There was widespread shock on Chinese social media platform Weibo in May 2015, over an event that happened halfway around the globe.

Catherine, the Duchess of Cambridge, had just given birth in the United Kingdom. That very afternoon, the wife of Prince William emerged to pose for the paparazzi with her new-born daughter.

The No.1 question typed on Chinese keyboards: “Doesn’t Duchess Kate do confinement?”

The sight of a mother fresh out of the delivery ward, basking in the sun with an hours-old baby in her arms, must have stirred consternation across this part of the world.

It is a taboo act under the confinement practice, where new mothers have to stay indoors for about a month to recuperate while consuming only certain foods. Even bathing is banned!

But turn your nose up at this custom at your peril: The belief is that non-abiding mothers may have health problems later in life such as arthritis. Babies are also shielded extensively, often shrouded in layers of cloth as they transit from womb to world.

The postpartum nanny (月嫂) industry has boomed in China, home to an increasingly affluent middle class that still holds on to cherished centuries-old traditions. Some families pay up to US$29,000 for mother and child to have a month of round-the-clock care at dedicated maternity care centres.

As newly-minted parents in a foreign land, we saw the benefits of having a confinement nanny at home. As the Duchess anecdote illustrates, postpartum care is an interesting microcosm of the cultural disparities between East and West. Here are my three observations on how it relates to the world of politics and business:

1. Wrapped in safety

I recall being taken aback when I saw my tiny son bundled in our nanny’s arms. He looked like a well-packed burrito under layers of swaddling! The nanny reasoned that it was to protect him from chills, even though the weather was rather warm.

Many consider China to be a nanny state. Maybe it is a confinement nanny state, with multiple levels of protectionism across industries meant to protect its “baby” population. Digital censorship is par for the course: Facebook, WhatsApp, LinkedIn, Skype and Google have all been restricted to different degrees.

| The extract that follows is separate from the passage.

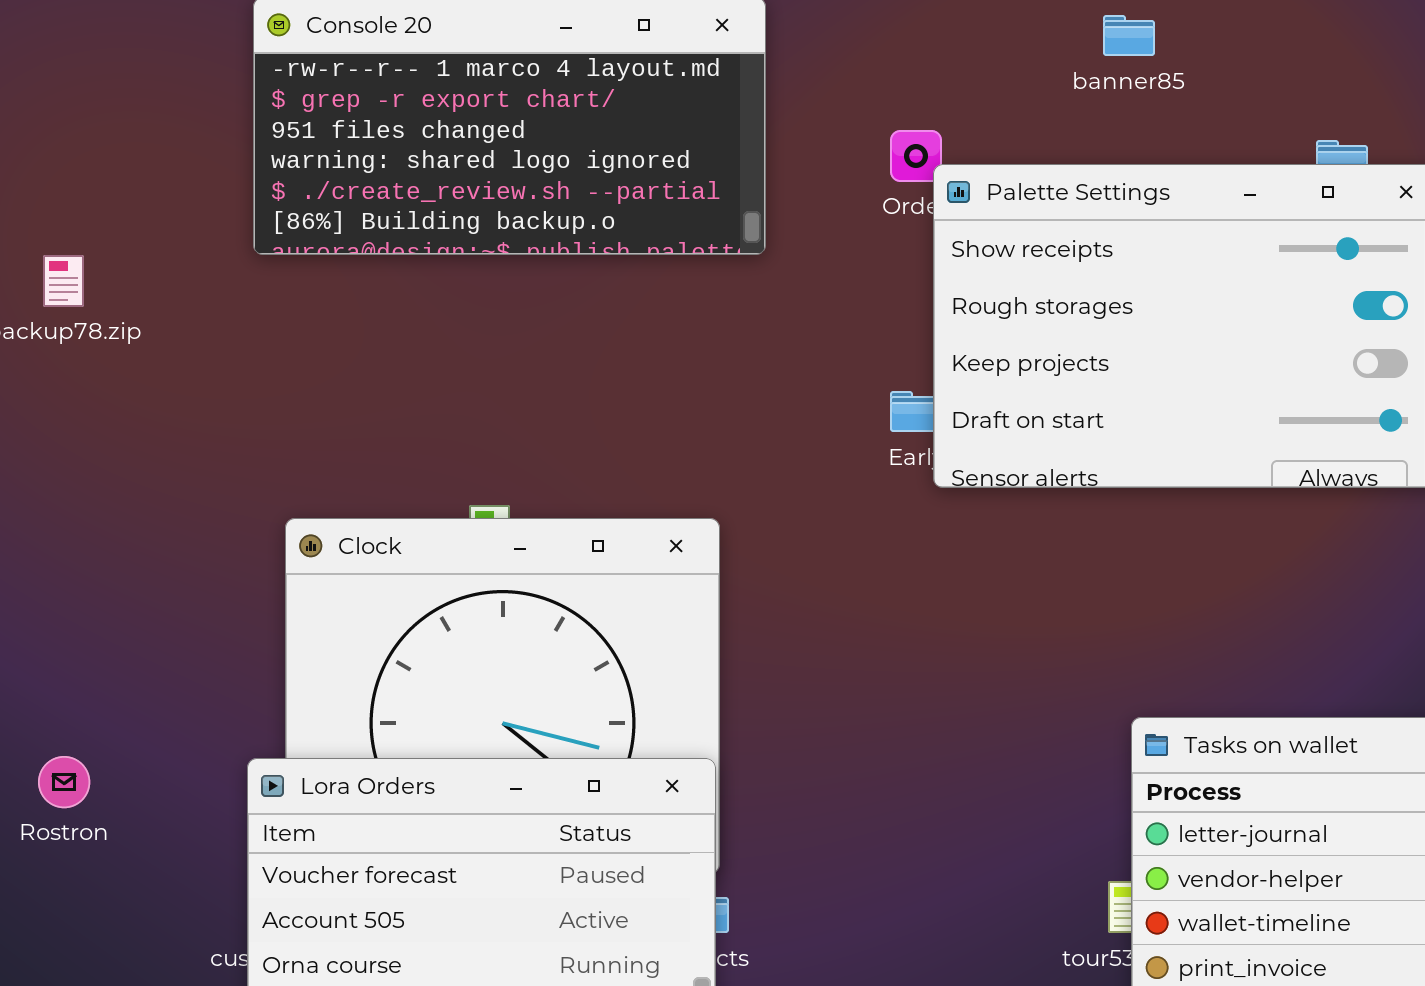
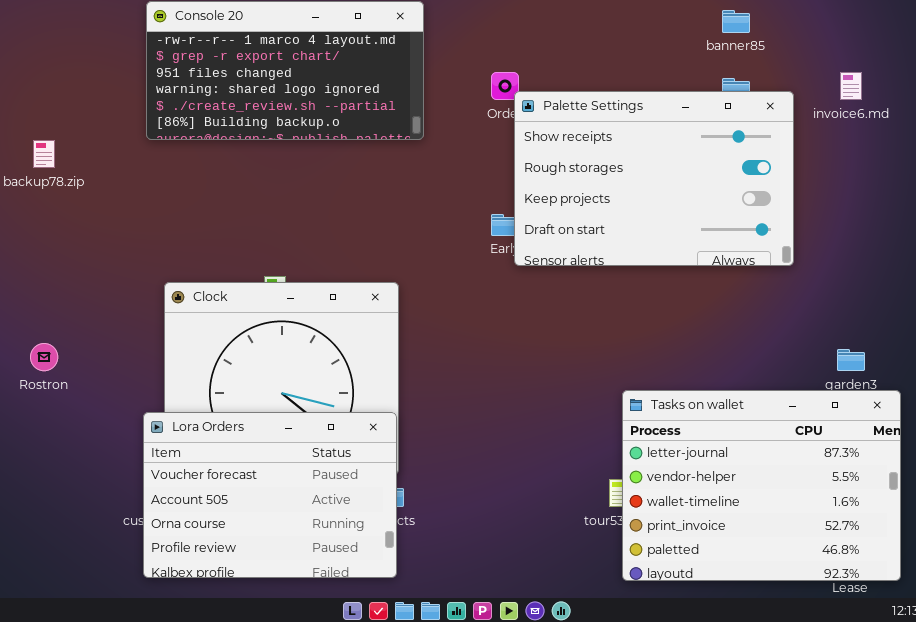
banner85: [1103,15,1155,56] -> [722,10,750,33], moved
Rostron: [38,756,90,808] -> [30,343,58,371], moved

Go to the cinema, and Hollywood blockbusters have been pre-selected for you – only 38 were allowed to be screened last year. Also, foreign investment in China’s media-related companies is banned.

Retaliation has come thick and fast, seen clearly in the recent attempt by United States President Donald Trump to ban social media apps TikTok and WeChat. It is unlikely there will be a prolonged ban if it does happen. After all, the West is associated with a laissez-faire culture – postpartum care for an American mum could be a drink at Starbucks, with baby in tow.


The confinement nanny is usually a strict, matriarchal figure and the overriding principle in a traditional Chinese family is harmony. The nanny exudes quiet authority; the new mother accedes to both her caretaker and culture.

I can’t picture an obstinate nanny taking her place in a Western-influenced, straight-talking family where every practice is questioned repeatedly. “Why can’t the mother even leave the home for a quick stroll? You mean the baby can’t even be exposed to a bit of sunshine?”

It is exactly like Eastern versus Western styles of management. Leaders like Steve Jobs and Elon Musk actively promote corporate cultures where employees shoot from the hip in critiquing one another. Ray Dalio, CEO of hedge fund Bridgewater, believes in radical transparency where people sound out brutal truths. The rationale is that the best ideas will be borne out of disagreement or conflict.

In China, a spirit of cooperation, rooted in Confucianism and collectivism, is paramount – even if it may lead to some inefficiency. Alibaba chief Jack Ma summed it up: "China emphasises that harmony gives you fortune. And in Western culture, competition makes you better," he said. "But without the communication or respect and appreciation of others, you only have trouble and conflict on your hands."

3. A meeting of worlds

We were fortunate that our nanny was receptive to some Western thinking in child-rearing, and there was wiggle room for adjustment according to our wishes. This worked out for the best – balancing age-old wisdom with the practicalities of modernity. We ensured our baby was not becoming overheated by shedding some cloth. My wife left the home for a short walk after a fortnight instead of a month as the four walls had simply become too stifling.

Similarly, the best business outcomes may arise when you marry East and West. Just look at Huawei, which is taking the world by storm with more than US$100 billion annual revenue and at the cutting edge in 5G. Its founder Ren Zhengfei, who has a military background, maintains a tight grip on power. But he has ingeniously allowed for sufficient creative freedom and Western corporate strategy to compete globally, by hiring IBM to implement management structures and empowering employees to make research decisions. Appropriate centralisation and limited democracy – the “Hua Way”.

Maybe the greatest ideas are birthed if you are not confined to a single set of ideals.